Well, it’s a yes and a no. I think the openworked Defy Classic is going to move a lot of units considering that it just looks like it would cost significantly more than the few hundred dollar premium it carries. Positioned between the Hublot Big Bang and TAG Heuer Carrera Heuer 01 (and newer Carrera Heuer 02), the openworked Defy Classic carries this now-distinct LVMH design language faithfully. Fortunately, the openworked dial keeps everything pretty symmetrical and actually quite legible.

Past the architectural bits on the dial like the five tuning-fork style “bridges” we see the Elite 670 SK movement, that comes in the form of the non-openworked Elite 670 SK for the other Defy Classic watch. Used in some of their Elite and Ultra Thin watches, the Elite 670 movement operates at 28,800 vph and has a 48-hour power reserve. Zenith has also updated this movement to include a silicone lever and escape wheel.

The 3.88mm thickness of the movement allows for what is one of the aspects of the watch I appreciated the most, which is the 10.75mm case thickness. That’s slim and a sports watch like this is benefited from the ability to be versatile in several environments.

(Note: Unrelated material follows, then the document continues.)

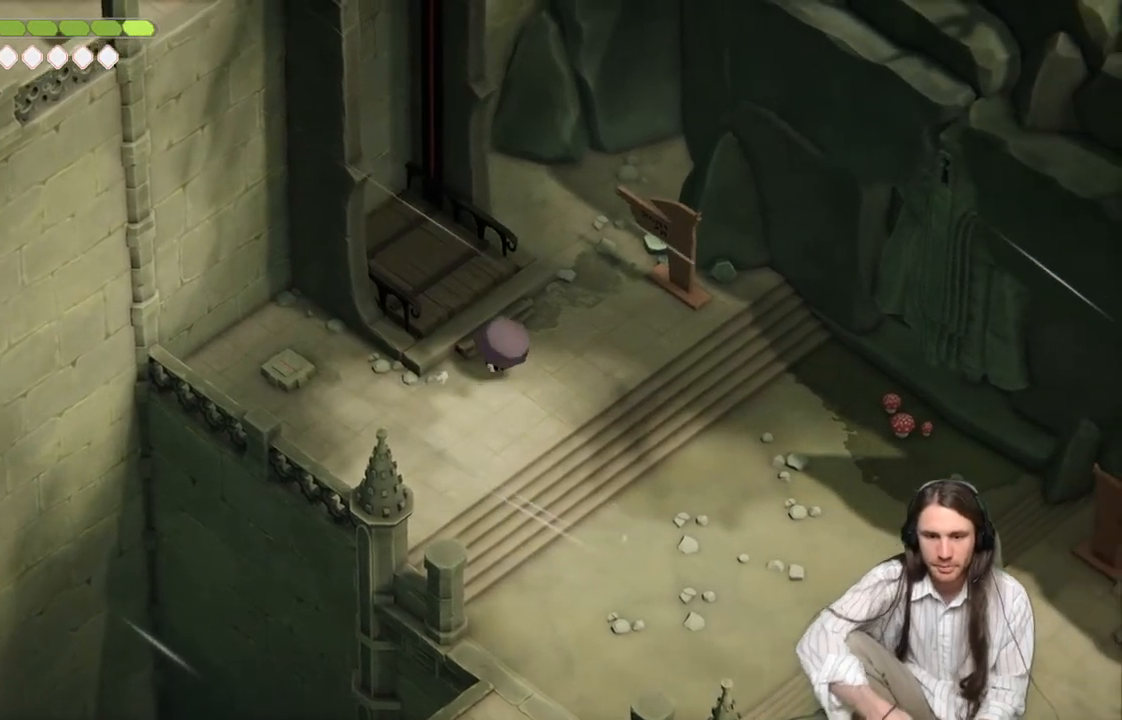
{"buttons": [], "left_stick": "up-left", "right_stick": "center", "events": []}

It also has 100m of water resistance so it can actually be worn outdoors without worry of it getting wet. At this price point, many buyers attracted to the Defy Classic might not have extensive collections and the ability to slip under a sleeve while also being sporty is very appealing.

Looking at the exhibition caseback, we can see the now familiar Zenith star at the forefront with a look into the movement behind it. I really like the aesthetic stamp Zenith has put here, and past that there is not much else to say about the caseback. Looking at the two distinct dials however, there are both stylistic and layout differences. The openworked model has the date window at 6 o’clock with a look into the date wheel circumventing the dial. I know these visible date wheels irk some people while others enjoy them which, like many other things, leaves the matter up to one’s taste.

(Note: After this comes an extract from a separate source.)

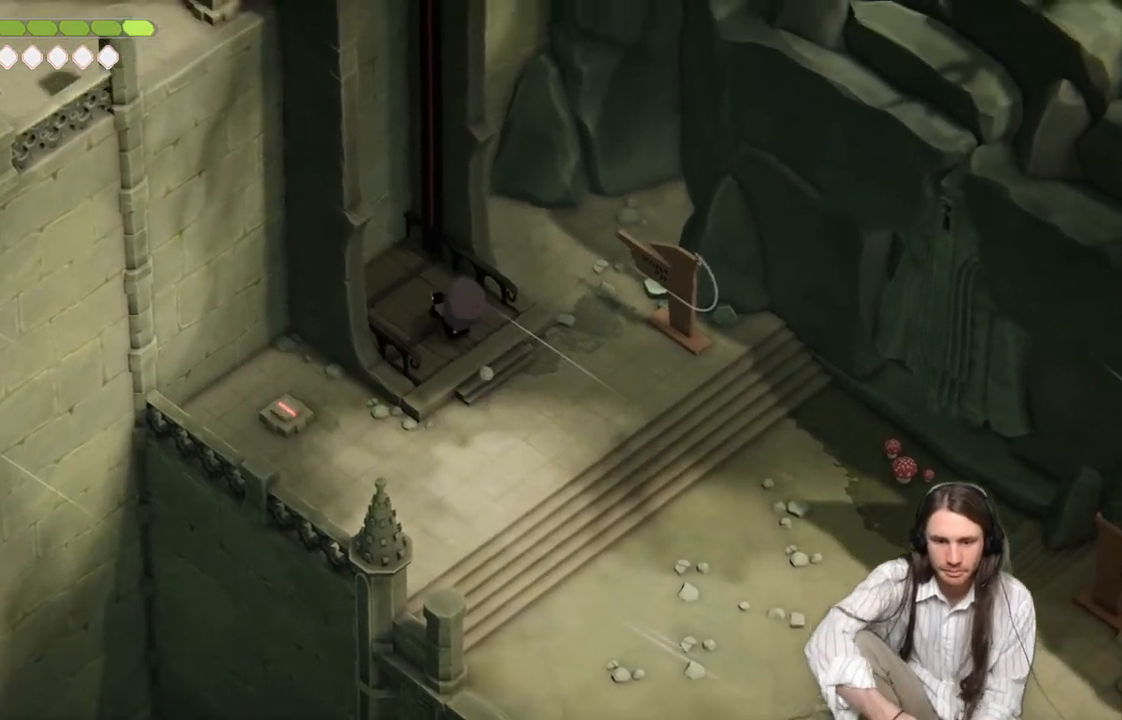
{"buttons": [], "left_stick": "center", "right_stick": "center", "events": [[167, "left_stick", "center"]]}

Fortunately for those who like the gist of the Defy Classic but not the overtly modern openworked dial, the sunburst blue traditional model dials the boldness in design down several notches. With the window over at 3 o’clock, this more demure Defy Classic doesn’t have much in the way of frills or flair. A vibrant sunburst blue dial, three hands, and the date window are all about keeping it simple. The minimal dial text just reading “Zenith” and “Defy” underscores this point (though I am really a fan of the Zenith star up here also).

To further narrow down aesthetic tastes, Zenith allows three strap options for either Defy Classic model. The titanium bracelet, rubber strap, and rubber with alligator leather strap options all match the design of the Defy Classic but I have to say I really personally like the bracelet and simple rubber strap much more than the alligator version. The watch is too sporty as well as too much of an everyday wear for me to feel like the alligator makes much sense.

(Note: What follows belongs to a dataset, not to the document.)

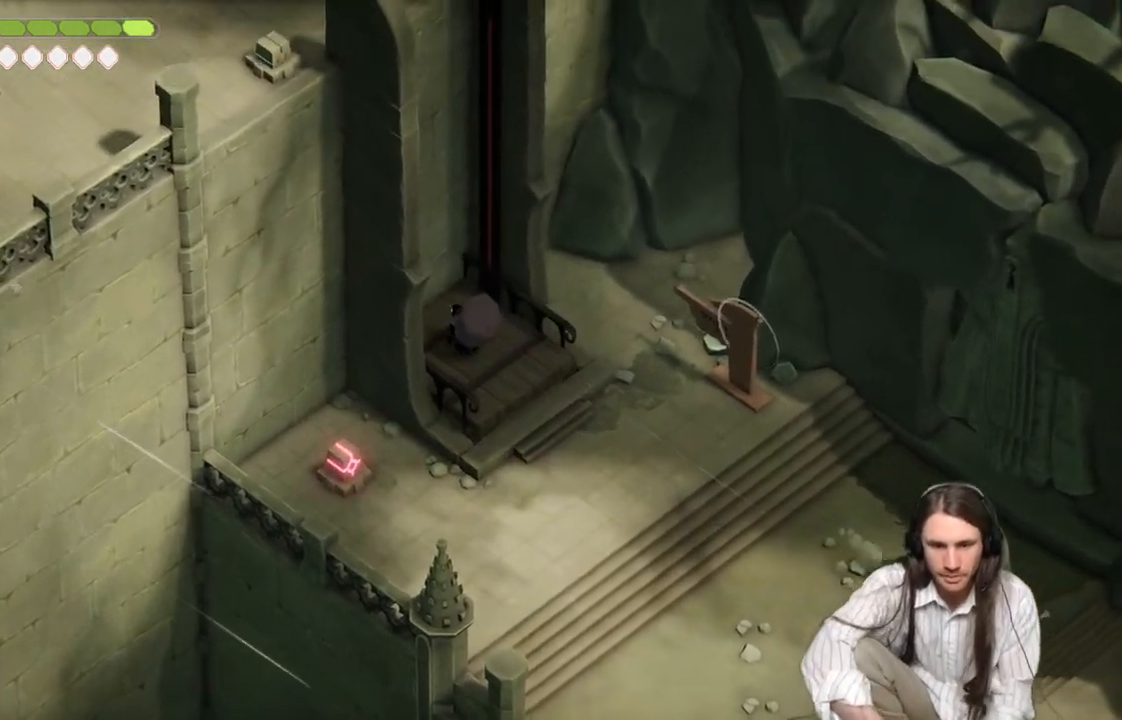
{"buttons": [], "left_stick": "center", "right_stick": "center", "events": []}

As far as LVMH watches go, it’s Zenith’s time to reach a broader market segment that may have appreciated the brand but never found a watch that matched their lifestyle, looked modern and sporty enough, and could be acquired for under five figures. In this case, well under five figures. The Defy Classic line is a successful achievement in all of these points and for people like me who aren’t the biggest chronograph fans, it’s something to cheer about. The brand and Biver deserve due credit here for understanding what this segment of buyers wants and giving it to them in a bracket that sits comfortably between brands like TAG Heuer and Hublot.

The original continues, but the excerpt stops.